↓↓↓

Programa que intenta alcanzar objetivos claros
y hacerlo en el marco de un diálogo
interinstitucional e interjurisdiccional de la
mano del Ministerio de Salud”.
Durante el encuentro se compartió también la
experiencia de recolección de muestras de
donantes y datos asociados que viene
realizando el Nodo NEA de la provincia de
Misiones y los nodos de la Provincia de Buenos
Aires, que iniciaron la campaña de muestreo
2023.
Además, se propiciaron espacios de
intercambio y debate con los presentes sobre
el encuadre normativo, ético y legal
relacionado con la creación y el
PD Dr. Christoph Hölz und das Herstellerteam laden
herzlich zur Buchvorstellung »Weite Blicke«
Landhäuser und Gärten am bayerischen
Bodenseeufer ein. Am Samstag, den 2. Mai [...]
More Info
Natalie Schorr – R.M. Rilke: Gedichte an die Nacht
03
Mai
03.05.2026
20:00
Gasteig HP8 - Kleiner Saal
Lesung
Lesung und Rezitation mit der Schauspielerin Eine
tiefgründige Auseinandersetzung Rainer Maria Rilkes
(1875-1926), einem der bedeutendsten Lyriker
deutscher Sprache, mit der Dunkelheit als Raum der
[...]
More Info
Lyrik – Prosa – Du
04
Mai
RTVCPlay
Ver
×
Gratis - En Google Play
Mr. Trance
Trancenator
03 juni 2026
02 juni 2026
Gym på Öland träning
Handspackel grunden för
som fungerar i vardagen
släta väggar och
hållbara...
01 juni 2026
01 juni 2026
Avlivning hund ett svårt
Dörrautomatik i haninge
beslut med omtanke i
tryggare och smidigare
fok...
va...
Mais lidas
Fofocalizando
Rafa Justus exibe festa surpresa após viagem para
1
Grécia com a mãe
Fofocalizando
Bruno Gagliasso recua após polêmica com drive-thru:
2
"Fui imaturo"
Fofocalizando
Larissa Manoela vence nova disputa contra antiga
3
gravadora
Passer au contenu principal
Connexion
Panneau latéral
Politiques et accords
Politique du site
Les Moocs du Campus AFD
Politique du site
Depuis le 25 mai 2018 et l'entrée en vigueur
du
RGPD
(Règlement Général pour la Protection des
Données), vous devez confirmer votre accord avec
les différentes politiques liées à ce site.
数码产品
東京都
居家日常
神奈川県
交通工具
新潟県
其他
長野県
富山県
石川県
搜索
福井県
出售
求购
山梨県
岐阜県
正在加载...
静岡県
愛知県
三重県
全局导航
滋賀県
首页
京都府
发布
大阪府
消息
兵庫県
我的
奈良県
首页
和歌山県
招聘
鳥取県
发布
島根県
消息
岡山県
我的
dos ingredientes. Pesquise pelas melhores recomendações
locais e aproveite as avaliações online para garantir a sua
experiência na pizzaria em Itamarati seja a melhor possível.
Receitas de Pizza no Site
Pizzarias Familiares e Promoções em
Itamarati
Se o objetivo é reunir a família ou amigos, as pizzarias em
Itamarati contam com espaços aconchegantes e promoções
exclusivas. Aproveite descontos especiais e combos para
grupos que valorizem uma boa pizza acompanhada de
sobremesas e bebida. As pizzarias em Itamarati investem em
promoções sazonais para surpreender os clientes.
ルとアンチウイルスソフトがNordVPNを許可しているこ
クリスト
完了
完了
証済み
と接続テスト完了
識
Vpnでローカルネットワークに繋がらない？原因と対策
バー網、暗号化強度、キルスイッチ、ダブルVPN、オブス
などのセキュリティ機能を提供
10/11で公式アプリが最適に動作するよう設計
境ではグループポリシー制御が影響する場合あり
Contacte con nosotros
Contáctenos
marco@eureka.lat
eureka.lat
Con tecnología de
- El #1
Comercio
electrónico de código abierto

↑↑↑

■ **WHAT IS EXPECTED**
Reproduce the text of every row above verbatim, keeping each line, character, and line break unchanged.

■ **OUTPUT**
Programa que intenta alcanzar objetivos claros
y hacerlo en el marco de un diálogo
interinstitucional e interjurisdiccional de la
mano del Ministerio de Salud”.
Durante el encuentro se compartió también la
experiencia de recolección de muestras de
donantes y datos asociados que viene
realizando el Nodo NEA de la provincia de
Misiones y los nodos de la Provincia de Buenos
Aires, que iniciaron la campaña de muestreo
2023.
Además, se propiciaron espacios de
intercambio y debate con los presentes sobre
el encuadre normativo, ético y legal
relacionado con la creación y el
PD Dr. Christoph Hölz und das Herstellerteam laden
herzlich zur Buchvorstellung »Weite Blicke«
Landhäuser und Gärten am bayerischen
Bodenseeufer ein. Am Samstag, den 2. Mai [...]
More Info
Natalie Schorr – R.M. Rilke: Gedichte an die Nacht
03
Mai
03.05.2026
20:00
Gasteig HP8 - Kleiner Saal
Lesung
Lesung und Rezitation mit der Schauspielerin Eine
tiefgründige Auseinandersetzung Rainer Maria Rilkes
(1875-1926), einem der bedeutendsten Lyriker
deutscher Sprache, mit der Dunkelheit als Raum der
[...]
More Info
Lyrik – Prosa – Du
04
Mai
RTVCPlay
Ver
×
Gratis - En Google Play
Mr. Trance
Trancenator
03 juni 2026
02 juni 2026
Gym på Öland träning
Handspackel grunden för
som fungerar i vardagen
släta väggar och
hållbara...
01 juni 2026
01 juni 2026
Avlivning hund ett svårt
Dörrautomatik i haninge
beslut med omtanke i
tryggare och smidigare
fok...
va...
Mais lidas
Fofocalizando
Rafa Justus exibe festa surpresa após viagem para
1
Grécia com a mãe
Fofocalizando
Bruno Gagliasso recua após polêmica com drive-thru:
2
"Fui imaturo"
Fofocalizando
Larissa Manoela vence nova disputa contra antiga
3
gravadora
Passer au contenu principal
Connexion
Panneau latéral
Politiques et accords
Politique du site
Les Moocs du Campus AFD
Politique du site
Depuis le 25 mai 2018 et l'entrée en vigueur
du
RGPD
(Règlement Général pour la Protection des
Données), vous devez confirmer votre accord avec
les différentes politiques liées à ce site.
数码产品
東京都
居家日常
神奈川県
交通工具
新潟県
其他
長野県
富山県
石川県
搜索
福井県
出售
求购
山梨県
岐阜県
正在加载...
静岡県
愛知県
三重県
全局导航
滋賀県
首页
京都府
发布
大阪府
消息
兵庫県
我的
奈良県
首页
和歌山県
招聘
鳥取県
发布
島根県
消息
岡山県
我的
dos ingredientes. Pesquise pelas melhores recomendações
locais e aproveite as avaliações online para garantir a sua
experiência na pizzaria em Itamarati seja a melhor possível.
Receitas de Pizza no Site
Pizzarias Familiares e Promoções em
Itamarati
Se o objetivo é reunir a família ou amigos, as pizzarias em
Itamarati contam com espaços aconchegantes e promoções
exclusivas. Aproveite descontos especiais e combos para
grupos que valorizem uma boa pizza acompanhada de
sobremesas e bebida. As pizzarias em Itamarati investem em
promoções sazonais para surpreender os clientes.
ルとアンチウイルスソフトがNordVPNを許可しているこ
クリスト
完了
完了
証済み
と接続テスト完了
識
Vpnでローカルネットワークに繋がらない？原因と対策
バー網、暗号化強度、キルスイッチ、ダブルVPN、オブス
などのセキュリティ機能を提供
10/11で公式アプリが最適に動作するよう設計
境ではグループポリシー制御が影響する場合あり
Contacte con nosotros
Contáctenos
marco@eureka.lat
eureka.lat
Con tecnología de
- El #1
Comercio
electrónico de código abierto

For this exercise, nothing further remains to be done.